**TASK REQUIREMENTS:** Would you work out how many lines below include the word "sportif"? Only that number is wanted.

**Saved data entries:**
==================================================

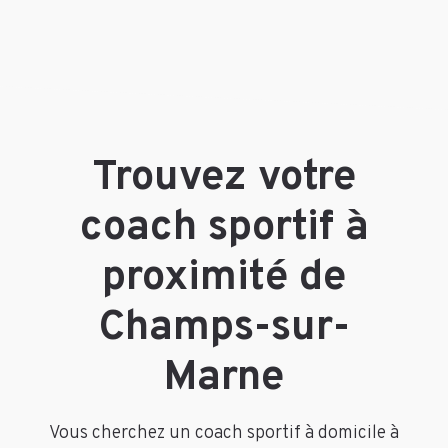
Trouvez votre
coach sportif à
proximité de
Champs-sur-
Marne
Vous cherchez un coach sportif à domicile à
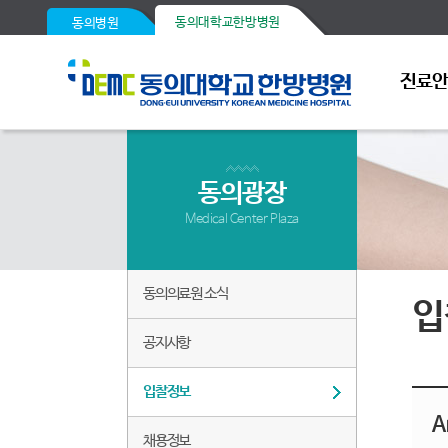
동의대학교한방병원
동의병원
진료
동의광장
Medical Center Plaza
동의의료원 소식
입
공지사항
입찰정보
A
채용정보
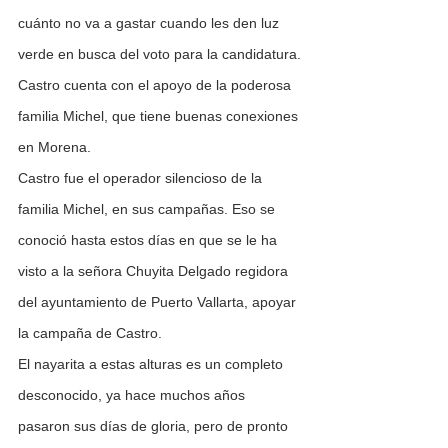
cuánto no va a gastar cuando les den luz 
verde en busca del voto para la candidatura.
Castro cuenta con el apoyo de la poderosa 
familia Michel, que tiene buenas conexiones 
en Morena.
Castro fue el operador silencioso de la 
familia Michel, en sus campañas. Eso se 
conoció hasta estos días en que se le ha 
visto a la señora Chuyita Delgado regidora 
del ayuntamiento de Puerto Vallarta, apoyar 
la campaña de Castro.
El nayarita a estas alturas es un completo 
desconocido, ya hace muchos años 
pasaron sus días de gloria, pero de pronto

==================================================

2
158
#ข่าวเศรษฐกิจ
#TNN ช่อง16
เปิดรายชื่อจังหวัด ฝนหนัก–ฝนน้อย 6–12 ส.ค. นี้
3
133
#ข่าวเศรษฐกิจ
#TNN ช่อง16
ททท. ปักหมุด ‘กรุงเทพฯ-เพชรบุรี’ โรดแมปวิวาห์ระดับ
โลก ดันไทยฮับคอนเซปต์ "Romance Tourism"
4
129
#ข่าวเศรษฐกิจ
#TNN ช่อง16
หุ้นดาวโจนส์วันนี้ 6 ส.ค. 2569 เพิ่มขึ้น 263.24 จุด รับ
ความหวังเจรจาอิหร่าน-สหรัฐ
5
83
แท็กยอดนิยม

==================================================

**EXERCISE ANSWER:** 2